Make an exact copy of the records, and keep the pictures out of it.

◇ ◇ ◇ ◇ ◇

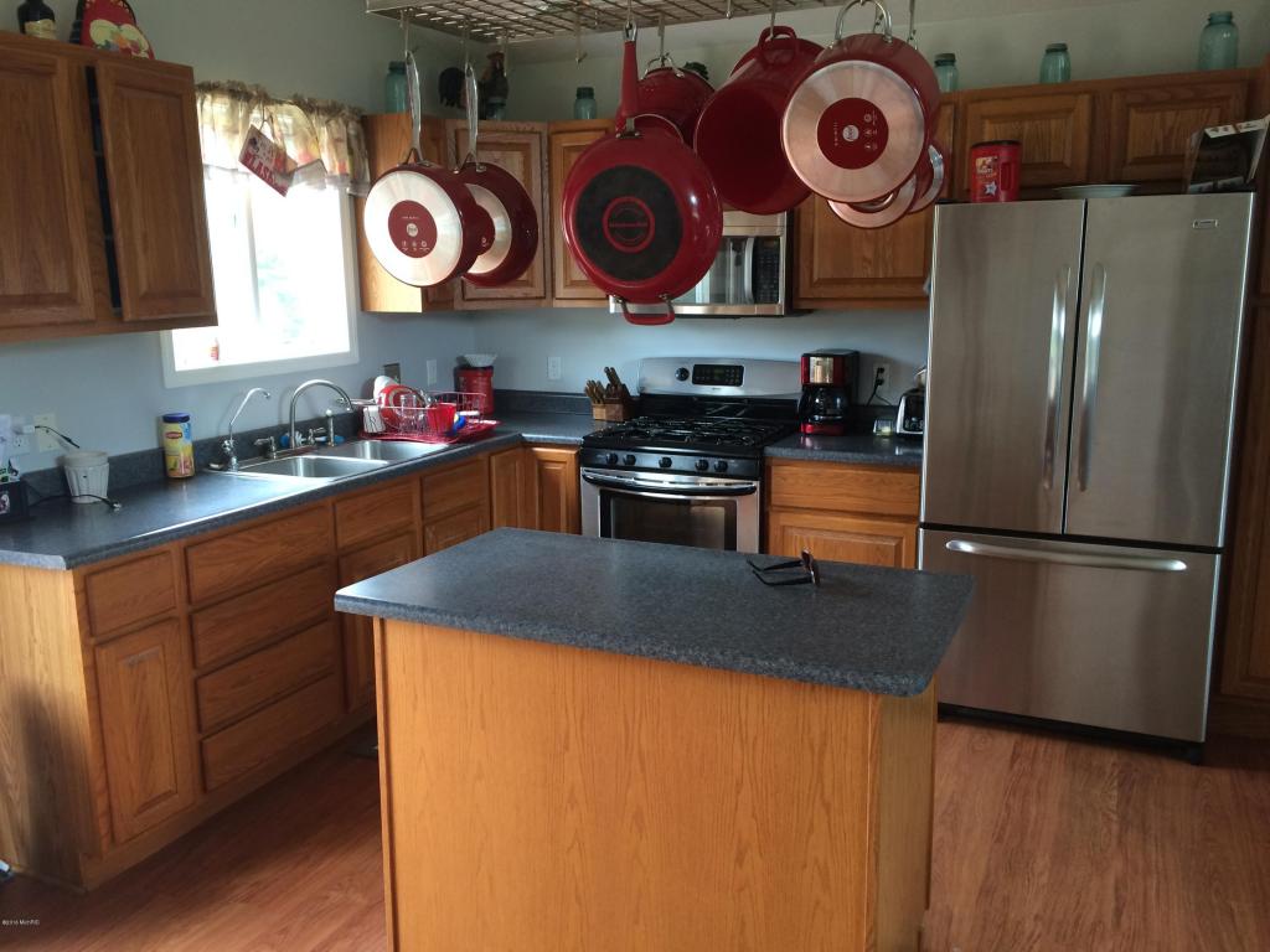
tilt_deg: -12.1
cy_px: 476
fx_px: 1064
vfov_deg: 48.2
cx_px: 635
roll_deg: +0.8
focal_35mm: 29
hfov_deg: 61.7
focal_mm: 4.15
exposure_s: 1/30
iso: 80
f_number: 2.2
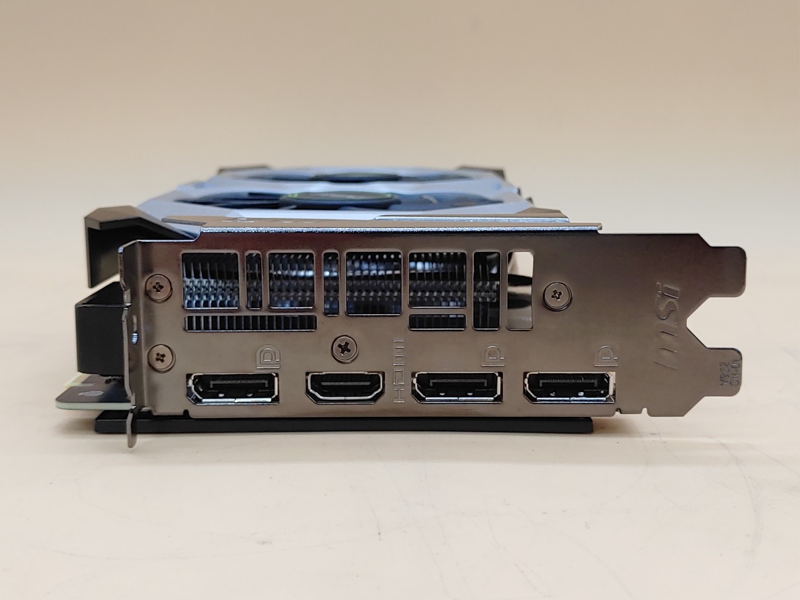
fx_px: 1063
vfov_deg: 31.5
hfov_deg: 41.2
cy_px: 300
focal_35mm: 46
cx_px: 400
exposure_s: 1/120
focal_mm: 4.36
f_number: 1.8
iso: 50
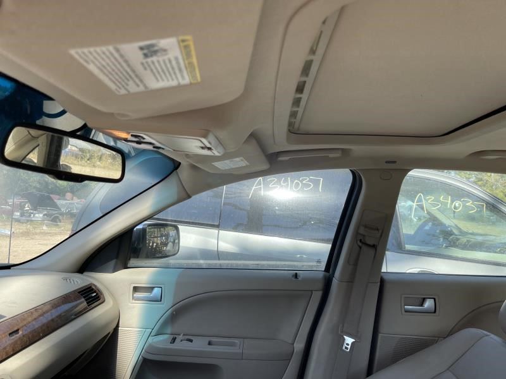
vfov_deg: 53.1
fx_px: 380
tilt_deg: +0.8
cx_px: 253
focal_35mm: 26
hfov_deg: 67.3
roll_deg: +0.9
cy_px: 190
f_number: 1.6
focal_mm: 5.1
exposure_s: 1/587
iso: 32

◇ ◇ ◇ ◇ ◇

§ **Answer section**:
tilt_deg: -12.1
cy_px: 476
fx_px: 1064
vfov_deg: 48.2
cx_px: 635
roll_deg: +0.8
focal_35mm: 29
hfov_deg: 61.7
focal_mm: 4.15
exposure_s: 1/30
iso: 80
f_number: 2.2
fx_px: 1063
vfov_deg: 31.5
hfov_deg: 41.2
cy_px: 300
focal_35mm: 46
cx_px: 400
exposure_s: 1/120
focal_mm: 4.36
f_number: 1.8
iso: 50
vfov_deg: 53.1
fx_px: 380
tilt_deg: +0.8
cx_px: 253
focal_35mm: 26
hfov_deg: 67.3
roll_deg: +0.9
cy_px: 190
f_number: 1.6
focal_mm: 5.1
exposure_s: 1/587
iso: 32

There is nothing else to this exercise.